In designing our SDK, we were obsessive about minimizing the amount of work that consumers of the SDK need to do to complete an integration, and we designed and redesigned until we convinced ourselves that it absorbs as much complexity as it can. Over multiple revisions, we were able to narrow down the integration to most essential touch points.
A focus on end user experience
Most B2B SDKs focus on the business customers consuming the SDK, leaving the end user experience in the hands of the merchant. But, as mentioned above, we also took on the task of presenting a rich UI for the end user as part of our SDK. This allows them to choose which financial institution to connect to, select an account and/or read the terms and conditions.
Since our merchants’ success depends on getting the end user experience right, we conducted end-customer usability studies to fine-tune our UI, and talked to potential customers to understand various use cases and situations in which our SDK will be used.
Based on our research, we paid particular attention to the versions of Android and iOS that the solution will be deployed on, and optimized our SDK and web-client until we achieved optimal responsiveness. We also went the extra mile implementing dark mode support to really make sure our SDK provides the best experience to end-customers.
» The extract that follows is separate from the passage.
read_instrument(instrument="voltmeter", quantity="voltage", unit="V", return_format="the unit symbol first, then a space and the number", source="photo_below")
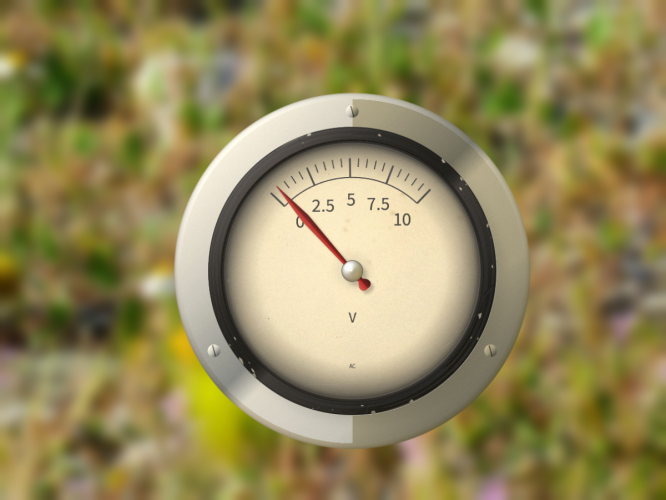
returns V 0.5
Security from the ground-up
It is a given that security must be the highest priority when designing an SDK, especially when the solution deals with financial information. It is not just the focus on security that is important but also the process by which it is achieved.
We implemented a rigorous process around security, such as conducting third-party audits and pen-tests at key milestones. Any security issues were caught before the code made into production. Any issues identified were not only addressed immediately but also triggered an internal review to improve our process further.
Every decision made regarding the APIs or implementation must be scrutinized from a security perspective.
We believe this is the kind of security-first approach that puts merchants at ease and makes them confident that the solution as a whole meets the highest security standards.
Extensive usability testing
As mentioned above, we put a lot of thought and effort into building an SDK that’s easy to understand and integrate. However, as we are the builders and not the users, we would almost certainly have some blind spots.
To overcome this challenge, we asked an internal engineer who had never seen the SDK to develop an integration purely based on the documentation, and iterated further on friction points, using this data to add additional helper methods, improve documentation and add more sample code.
We also made it our priority to closely work with merchants who integrate our SDK and gather both explicit and implicit feedback. Implicit feedback, such as questions being asked and the number of back-and-forth communications, are also important to consider to understand the stumbling blocks for our customers. We turned this feedback into action items and improved the SDK in a way a future customer would not face the same problem.
Making usability a priority and defining a process to improve it helped us make a measurable improvement in integration times.
Choosing a frictionless SDK is a smart business move
Smooth, fast, and secure SDK integrations save your business time and money, reduce risk, and mean you can start accepting low cost payments faster.